I saw the headline during the week Trustbuddy ceases operations – under investigation’.

I was not surprised as I never did understand their lending model. I considered buying shares in their firm earlier in the year as they are one of the few peer to peer lending platform in the world that are listed on the markets. Upon further research & a review of their lending model I declined. Their model attempted to be a ‘nice payday lender’ allowing customers/borrowers to pay no interest if their loan was repaid in the first two weeks. The catch however was that the rate jumps substantially following that 2 week grace period. It just did not make sense.

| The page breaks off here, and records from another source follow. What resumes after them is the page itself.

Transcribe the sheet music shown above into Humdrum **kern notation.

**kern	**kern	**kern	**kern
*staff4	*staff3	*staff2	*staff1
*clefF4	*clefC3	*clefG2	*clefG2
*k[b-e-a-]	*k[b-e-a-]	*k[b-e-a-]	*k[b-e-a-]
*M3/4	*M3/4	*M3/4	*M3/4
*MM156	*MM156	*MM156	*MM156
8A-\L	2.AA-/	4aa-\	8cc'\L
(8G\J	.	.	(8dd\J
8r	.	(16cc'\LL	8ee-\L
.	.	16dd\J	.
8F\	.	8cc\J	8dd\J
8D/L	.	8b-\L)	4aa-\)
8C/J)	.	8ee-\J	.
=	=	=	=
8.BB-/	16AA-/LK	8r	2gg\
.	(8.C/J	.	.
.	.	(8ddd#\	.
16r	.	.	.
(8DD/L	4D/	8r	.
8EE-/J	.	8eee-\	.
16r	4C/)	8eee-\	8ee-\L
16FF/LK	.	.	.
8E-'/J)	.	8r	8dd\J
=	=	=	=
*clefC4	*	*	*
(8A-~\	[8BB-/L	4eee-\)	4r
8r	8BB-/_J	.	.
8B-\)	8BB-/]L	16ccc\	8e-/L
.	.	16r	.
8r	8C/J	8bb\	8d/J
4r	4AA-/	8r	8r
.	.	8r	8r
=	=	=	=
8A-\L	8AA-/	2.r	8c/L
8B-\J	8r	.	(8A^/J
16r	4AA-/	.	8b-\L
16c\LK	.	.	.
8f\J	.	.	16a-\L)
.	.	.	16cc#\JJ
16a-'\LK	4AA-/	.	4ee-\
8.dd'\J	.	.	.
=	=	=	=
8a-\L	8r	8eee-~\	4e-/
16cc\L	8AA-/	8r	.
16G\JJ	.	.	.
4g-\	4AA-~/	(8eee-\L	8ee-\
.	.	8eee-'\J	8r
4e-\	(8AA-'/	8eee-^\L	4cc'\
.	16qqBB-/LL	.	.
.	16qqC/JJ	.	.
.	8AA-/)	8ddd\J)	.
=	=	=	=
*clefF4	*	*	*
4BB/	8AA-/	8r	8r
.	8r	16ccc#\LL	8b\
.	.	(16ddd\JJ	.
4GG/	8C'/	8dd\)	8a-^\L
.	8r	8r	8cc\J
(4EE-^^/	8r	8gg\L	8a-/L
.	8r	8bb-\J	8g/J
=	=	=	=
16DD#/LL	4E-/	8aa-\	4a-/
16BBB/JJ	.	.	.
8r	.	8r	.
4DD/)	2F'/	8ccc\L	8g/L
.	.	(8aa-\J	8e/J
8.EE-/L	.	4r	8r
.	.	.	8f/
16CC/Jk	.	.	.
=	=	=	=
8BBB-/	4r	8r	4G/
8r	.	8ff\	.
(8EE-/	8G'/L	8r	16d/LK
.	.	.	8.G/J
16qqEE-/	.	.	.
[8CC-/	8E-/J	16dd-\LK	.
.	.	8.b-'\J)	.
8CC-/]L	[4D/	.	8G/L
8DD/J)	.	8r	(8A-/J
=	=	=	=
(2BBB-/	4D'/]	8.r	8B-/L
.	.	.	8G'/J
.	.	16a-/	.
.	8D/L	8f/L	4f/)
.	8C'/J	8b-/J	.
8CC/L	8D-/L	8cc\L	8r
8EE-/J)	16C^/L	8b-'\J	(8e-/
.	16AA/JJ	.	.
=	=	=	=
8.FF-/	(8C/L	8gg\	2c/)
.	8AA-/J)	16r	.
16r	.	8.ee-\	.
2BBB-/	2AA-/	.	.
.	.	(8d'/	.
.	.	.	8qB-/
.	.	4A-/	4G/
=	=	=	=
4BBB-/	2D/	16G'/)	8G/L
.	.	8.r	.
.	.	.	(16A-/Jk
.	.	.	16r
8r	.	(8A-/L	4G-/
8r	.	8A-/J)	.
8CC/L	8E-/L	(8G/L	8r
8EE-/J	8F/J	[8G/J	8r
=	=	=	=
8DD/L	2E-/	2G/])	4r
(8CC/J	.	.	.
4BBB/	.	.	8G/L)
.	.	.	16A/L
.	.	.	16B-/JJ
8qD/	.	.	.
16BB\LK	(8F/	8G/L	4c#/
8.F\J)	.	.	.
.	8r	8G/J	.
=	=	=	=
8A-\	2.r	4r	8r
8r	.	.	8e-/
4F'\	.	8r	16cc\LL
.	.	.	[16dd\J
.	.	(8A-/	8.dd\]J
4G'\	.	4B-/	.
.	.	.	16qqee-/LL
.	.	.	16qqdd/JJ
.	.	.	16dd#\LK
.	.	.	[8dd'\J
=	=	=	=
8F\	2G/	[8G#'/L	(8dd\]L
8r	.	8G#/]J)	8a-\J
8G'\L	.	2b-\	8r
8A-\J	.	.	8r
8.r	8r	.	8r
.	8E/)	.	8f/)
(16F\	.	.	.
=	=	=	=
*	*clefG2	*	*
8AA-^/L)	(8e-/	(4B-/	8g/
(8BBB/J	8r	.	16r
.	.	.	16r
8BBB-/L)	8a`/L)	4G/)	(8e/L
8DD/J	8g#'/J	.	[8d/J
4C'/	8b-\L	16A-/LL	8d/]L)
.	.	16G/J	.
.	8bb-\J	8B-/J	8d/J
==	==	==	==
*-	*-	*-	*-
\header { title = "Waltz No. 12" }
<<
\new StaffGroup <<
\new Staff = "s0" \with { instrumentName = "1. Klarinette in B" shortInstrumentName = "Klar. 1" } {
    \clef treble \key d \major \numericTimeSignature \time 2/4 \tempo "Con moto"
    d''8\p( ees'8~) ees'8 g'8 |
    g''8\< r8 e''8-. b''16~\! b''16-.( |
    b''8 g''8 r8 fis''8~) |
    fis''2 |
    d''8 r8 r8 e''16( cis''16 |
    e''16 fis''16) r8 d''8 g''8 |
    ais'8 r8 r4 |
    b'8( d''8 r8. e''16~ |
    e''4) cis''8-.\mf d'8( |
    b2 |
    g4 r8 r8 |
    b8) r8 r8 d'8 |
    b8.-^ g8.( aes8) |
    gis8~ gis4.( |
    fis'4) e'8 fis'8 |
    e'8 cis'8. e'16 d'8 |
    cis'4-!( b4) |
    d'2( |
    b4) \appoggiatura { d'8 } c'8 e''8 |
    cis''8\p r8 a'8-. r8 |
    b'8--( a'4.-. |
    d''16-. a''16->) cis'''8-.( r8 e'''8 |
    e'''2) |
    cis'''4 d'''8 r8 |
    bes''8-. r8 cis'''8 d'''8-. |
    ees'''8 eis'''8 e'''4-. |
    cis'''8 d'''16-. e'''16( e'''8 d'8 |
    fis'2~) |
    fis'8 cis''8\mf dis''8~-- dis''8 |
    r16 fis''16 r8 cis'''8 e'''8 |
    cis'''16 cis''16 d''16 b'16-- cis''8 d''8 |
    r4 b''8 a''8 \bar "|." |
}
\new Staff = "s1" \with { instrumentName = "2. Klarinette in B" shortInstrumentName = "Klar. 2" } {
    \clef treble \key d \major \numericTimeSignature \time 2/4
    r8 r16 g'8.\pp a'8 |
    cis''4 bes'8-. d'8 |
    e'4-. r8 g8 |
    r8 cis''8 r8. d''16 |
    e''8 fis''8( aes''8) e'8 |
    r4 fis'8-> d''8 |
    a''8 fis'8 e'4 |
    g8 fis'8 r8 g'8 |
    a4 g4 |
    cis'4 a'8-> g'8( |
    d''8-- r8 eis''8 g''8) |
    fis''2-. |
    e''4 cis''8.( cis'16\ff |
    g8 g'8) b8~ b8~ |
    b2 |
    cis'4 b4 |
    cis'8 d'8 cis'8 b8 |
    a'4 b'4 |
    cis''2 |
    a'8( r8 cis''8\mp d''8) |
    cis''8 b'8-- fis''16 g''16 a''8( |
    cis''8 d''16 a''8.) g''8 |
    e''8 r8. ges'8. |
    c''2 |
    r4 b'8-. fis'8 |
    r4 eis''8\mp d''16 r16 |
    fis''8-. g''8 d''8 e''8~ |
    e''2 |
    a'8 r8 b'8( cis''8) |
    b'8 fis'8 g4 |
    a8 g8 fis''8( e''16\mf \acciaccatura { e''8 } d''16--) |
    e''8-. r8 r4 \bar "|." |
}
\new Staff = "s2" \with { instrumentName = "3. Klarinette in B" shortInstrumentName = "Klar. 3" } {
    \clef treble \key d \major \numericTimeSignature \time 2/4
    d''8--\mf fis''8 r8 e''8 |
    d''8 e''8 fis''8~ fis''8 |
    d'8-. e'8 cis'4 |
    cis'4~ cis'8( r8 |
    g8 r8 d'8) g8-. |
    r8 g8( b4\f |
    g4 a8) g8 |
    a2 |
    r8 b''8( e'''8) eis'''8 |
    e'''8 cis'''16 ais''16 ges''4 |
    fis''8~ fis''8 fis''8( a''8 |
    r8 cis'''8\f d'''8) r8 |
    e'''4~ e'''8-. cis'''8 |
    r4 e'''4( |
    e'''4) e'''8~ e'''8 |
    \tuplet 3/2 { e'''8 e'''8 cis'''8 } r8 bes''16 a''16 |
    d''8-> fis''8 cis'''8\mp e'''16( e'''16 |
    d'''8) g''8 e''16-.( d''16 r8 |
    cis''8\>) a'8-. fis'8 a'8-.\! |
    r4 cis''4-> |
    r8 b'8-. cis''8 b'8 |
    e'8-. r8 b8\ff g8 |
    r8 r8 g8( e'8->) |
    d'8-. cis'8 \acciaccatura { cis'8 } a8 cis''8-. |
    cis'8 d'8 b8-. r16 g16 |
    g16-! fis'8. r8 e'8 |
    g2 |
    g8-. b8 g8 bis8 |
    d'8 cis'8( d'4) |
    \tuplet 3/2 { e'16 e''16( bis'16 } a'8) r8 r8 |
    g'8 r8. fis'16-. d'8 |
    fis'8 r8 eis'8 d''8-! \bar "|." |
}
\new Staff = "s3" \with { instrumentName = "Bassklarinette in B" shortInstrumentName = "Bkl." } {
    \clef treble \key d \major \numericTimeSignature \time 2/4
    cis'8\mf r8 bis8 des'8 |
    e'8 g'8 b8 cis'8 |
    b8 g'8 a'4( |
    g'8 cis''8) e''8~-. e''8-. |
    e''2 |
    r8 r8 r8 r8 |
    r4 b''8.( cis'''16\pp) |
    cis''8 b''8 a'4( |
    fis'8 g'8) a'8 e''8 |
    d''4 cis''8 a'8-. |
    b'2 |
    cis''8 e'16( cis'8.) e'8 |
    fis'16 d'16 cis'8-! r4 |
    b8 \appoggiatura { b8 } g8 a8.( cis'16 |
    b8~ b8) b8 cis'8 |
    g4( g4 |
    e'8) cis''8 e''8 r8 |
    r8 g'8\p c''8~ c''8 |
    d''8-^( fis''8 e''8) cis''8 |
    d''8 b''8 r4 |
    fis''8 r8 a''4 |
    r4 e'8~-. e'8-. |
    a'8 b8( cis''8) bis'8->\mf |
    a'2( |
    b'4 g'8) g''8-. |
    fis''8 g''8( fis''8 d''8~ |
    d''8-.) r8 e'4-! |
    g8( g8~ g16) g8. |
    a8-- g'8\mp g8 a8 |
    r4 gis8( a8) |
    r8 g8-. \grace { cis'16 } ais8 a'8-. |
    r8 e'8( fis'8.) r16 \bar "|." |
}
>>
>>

It was always loss making with the losses continuing to increase. The firm recently made an effort to switch into a typical peer to peer lending model, with long term loans to businesses, however their appears to have been financial misconduct found by the new management team which has been raised to the local authorities.

The misconduct is a shame for the whole industry, and only strengthens the case for further regulation, which is happening within the UK implemented by the FCA. Lets hope this is just a one-off case & other alternative finance startups do not go down this path as it only strengthens the corrupt “traditional banking” system.

Elsewhere in the market, yields continue to fall in the peer to peer lending world, also the number of opportunities to invest are decreasing. As more investors look for higher yielding investment areas such as peer to peer lending, these areas are attracting a lot of fresh capital, which is good news for borrowers as they can achieve a lower lending rate, however established peer to peer lenders are suffering as they have less opportunities to lend and at lower rates.
For me personally as a peer to peer lending investor, I have now ceased lending with Funding Circle following their new, low fixed rates, and also I am winding down lending with Platform Black, the invoice discounting lender, as the number of lending opportunities have decreased and the yields for most offerings have fallen to less than 6%, compared to last year’s average of 11%. I will continue with my personal secured lending with the likes of Rebuilding Society averaging 14% return & Unbolted and Funding Secure averaging 12% return.
Lets hope the Fed and the Bank of England walk the walk and not just talk the talk and raise interest rates soon to allow us investors to get a decent return on our hard earned money!